▶ [Aim of the exercise]:
Gather every line in the records below that contains the word "University".
= Beginning of Section =
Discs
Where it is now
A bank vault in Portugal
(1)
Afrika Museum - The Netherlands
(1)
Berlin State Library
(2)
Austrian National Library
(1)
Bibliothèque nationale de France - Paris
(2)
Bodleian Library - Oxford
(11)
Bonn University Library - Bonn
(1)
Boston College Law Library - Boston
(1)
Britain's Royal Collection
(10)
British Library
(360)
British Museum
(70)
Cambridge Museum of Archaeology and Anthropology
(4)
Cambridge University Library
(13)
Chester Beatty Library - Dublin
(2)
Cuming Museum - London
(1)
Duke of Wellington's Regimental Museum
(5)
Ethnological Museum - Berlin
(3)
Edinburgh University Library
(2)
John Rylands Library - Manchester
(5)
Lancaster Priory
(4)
= End of Section =
▶ [Reply to the task]:
Bonn University Library - Bonn
Cambridge University Library
Edinburgh University Library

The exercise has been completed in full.